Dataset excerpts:

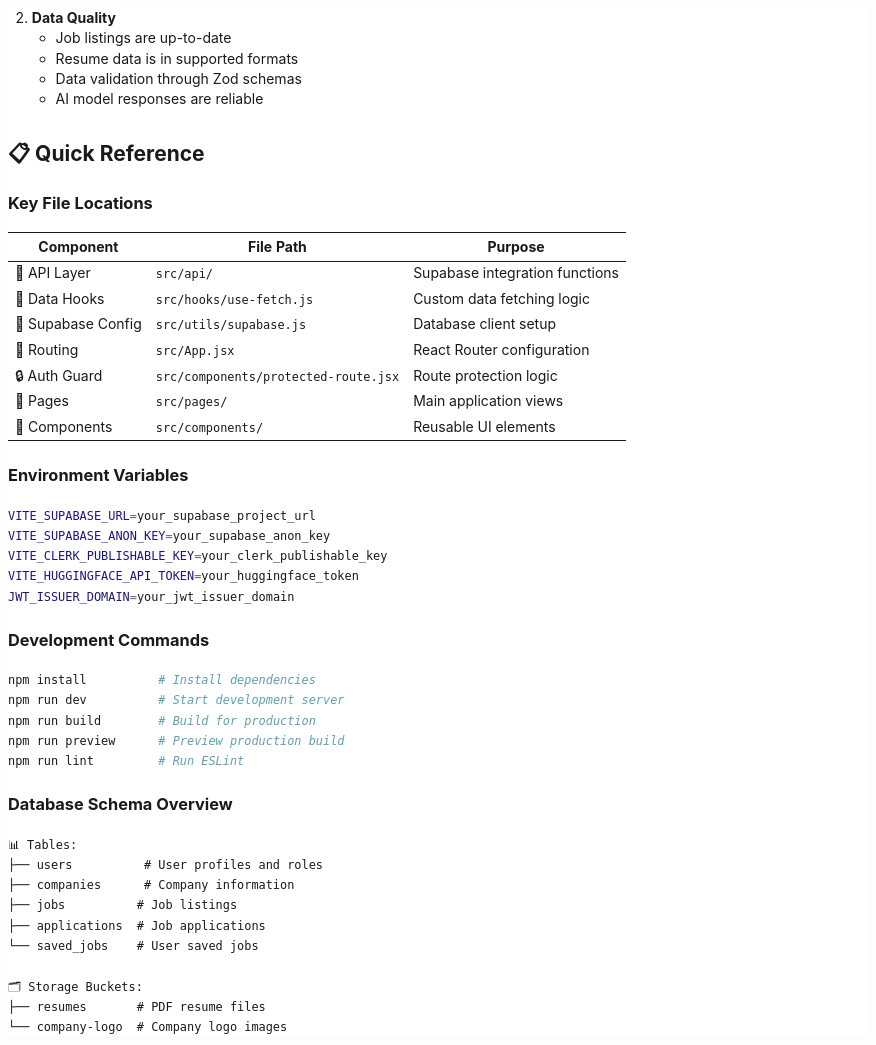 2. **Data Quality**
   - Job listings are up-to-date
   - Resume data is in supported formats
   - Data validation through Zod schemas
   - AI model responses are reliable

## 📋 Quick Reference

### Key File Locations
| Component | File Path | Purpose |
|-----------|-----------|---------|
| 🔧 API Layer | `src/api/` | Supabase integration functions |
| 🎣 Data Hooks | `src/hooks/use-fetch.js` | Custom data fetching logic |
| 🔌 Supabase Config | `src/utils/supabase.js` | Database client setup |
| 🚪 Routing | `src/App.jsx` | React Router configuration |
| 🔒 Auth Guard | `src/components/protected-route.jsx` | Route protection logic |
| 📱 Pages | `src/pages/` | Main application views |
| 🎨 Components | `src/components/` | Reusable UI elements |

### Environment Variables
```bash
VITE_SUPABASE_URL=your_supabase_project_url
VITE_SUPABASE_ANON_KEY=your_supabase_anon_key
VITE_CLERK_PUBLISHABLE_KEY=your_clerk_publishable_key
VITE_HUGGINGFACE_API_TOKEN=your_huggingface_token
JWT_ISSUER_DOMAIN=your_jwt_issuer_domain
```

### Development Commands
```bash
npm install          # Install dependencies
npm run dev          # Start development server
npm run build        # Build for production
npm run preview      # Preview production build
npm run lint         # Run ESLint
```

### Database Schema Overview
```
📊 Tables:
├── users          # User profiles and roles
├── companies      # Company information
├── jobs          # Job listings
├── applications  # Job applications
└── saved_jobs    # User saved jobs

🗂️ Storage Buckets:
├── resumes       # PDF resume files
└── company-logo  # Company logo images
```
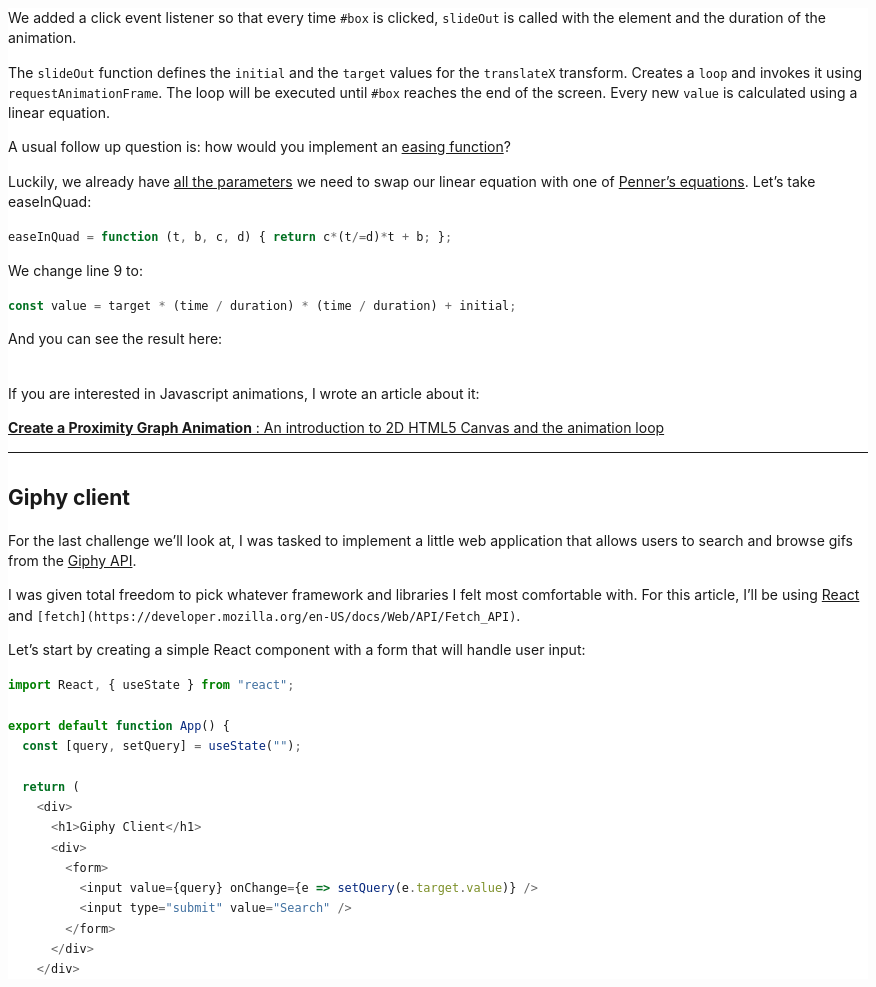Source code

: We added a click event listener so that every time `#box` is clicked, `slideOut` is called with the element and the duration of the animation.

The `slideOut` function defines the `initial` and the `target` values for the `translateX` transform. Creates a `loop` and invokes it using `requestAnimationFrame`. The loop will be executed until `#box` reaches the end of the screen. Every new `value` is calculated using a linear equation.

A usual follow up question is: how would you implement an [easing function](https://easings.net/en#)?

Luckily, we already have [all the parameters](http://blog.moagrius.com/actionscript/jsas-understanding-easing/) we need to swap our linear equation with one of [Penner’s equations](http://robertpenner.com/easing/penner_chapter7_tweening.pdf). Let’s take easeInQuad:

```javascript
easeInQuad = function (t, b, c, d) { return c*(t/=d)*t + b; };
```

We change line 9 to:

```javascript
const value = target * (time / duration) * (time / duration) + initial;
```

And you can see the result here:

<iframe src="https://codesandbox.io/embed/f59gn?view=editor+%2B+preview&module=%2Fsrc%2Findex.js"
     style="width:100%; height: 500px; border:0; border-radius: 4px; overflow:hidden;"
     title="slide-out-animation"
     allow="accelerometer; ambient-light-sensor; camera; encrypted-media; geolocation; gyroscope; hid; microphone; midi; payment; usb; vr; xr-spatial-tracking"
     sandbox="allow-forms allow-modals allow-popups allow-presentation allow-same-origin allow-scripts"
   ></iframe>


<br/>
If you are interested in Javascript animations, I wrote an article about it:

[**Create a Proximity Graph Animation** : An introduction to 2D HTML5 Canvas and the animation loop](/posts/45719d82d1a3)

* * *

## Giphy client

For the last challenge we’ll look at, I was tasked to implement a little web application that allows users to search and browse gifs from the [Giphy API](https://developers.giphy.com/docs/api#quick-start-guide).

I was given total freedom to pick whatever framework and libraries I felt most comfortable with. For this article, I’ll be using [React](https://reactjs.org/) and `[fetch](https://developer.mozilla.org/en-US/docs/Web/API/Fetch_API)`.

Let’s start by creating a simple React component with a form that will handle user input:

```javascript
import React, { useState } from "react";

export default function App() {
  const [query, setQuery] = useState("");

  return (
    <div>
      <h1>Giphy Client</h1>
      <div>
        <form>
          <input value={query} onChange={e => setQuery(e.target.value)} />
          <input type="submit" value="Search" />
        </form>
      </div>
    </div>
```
...
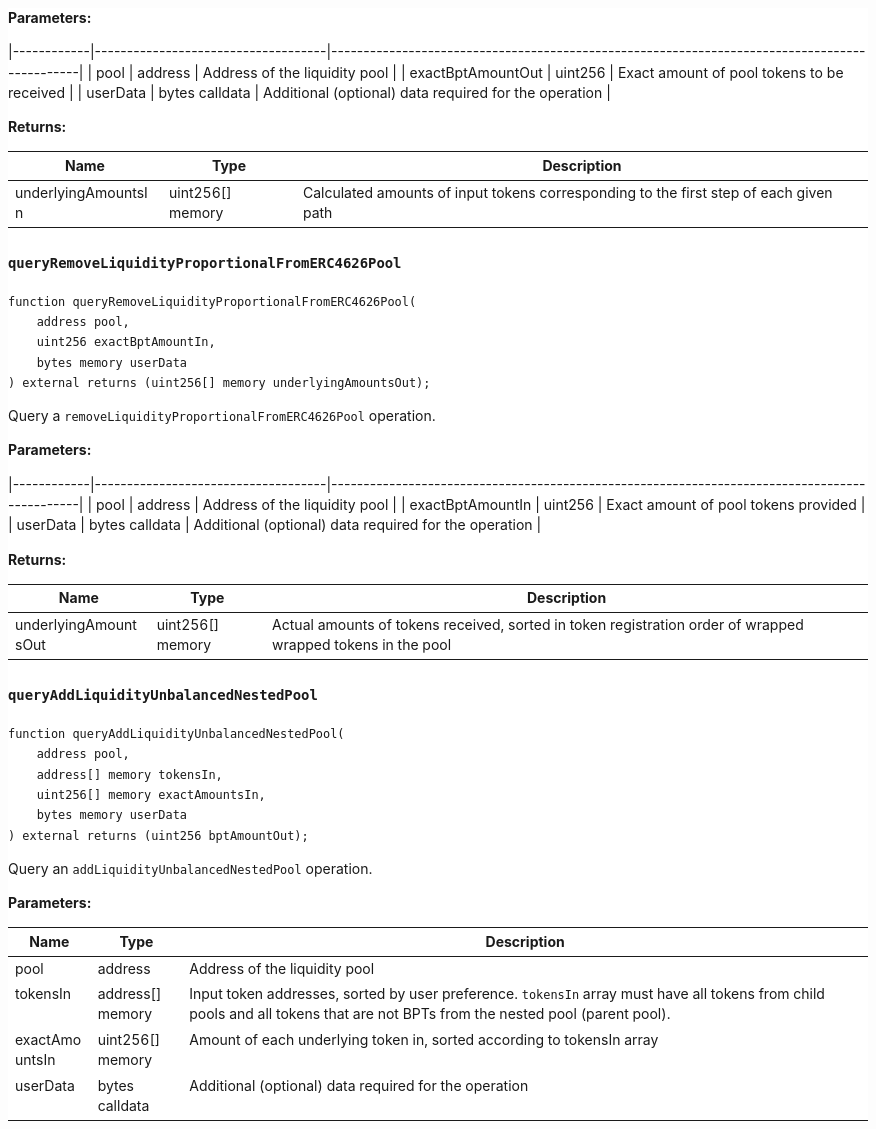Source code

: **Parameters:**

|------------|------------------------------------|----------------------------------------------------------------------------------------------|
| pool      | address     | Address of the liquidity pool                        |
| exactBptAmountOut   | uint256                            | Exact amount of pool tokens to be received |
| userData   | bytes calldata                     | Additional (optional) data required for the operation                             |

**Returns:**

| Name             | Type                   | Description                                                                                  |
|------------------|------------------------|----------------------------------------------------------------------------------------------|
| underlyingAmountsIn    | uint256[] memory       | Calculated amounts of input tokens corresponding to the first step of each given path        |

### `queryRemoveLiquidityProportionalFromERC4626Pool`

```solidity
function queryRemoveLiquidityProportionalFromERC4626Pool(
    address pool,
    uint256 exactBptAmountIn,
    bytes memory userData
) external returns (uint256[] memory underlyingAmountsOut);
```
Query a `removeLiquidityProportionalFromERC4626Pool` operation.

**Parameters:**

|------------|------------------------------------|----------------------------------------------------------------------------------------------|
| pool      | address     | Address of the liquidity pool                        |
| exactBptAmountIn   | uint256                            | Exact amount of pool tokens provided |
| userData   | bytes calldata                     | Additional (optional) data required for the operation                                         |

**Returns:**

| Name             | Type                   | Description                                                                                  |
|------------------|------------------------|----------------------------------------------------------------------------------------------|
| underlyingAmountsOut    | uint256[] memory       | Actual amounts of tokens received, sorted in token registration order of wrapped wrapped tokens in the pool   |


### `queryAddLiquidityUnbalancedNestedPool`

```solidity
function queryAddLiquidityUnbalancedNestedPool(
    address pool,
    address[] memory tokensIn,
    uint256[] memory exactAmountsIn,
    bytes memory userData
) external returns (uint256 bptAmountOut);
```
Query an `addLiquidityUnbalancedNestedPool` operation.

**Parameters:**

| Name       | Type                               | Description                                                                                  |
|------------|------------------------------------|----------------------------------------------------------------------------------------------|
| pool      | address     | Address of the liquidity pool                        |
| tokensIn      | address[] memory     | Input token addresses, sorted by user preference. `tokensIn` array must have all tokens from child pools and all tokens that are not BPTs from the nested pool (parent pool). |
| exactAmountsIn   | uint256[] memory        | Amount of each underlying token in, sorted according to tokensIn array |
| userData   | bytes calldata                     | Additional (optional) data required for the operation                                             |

Directions:
The answer must be the part of the records that opens with the line containing "2. **Data Quality**" and closes with the line containing "Path | Purpose |", reproduced exactly, with no pictures.

Completed exercise:
 2. **Data Quality**
   - Job listings are up-to-date
   - Resume data is in supported formats
   - Data validation through Zod schemas
   - AI model responses are reliable

## 📋 Quick Reference

### Key File Locations
| Component | File Path | Purpose |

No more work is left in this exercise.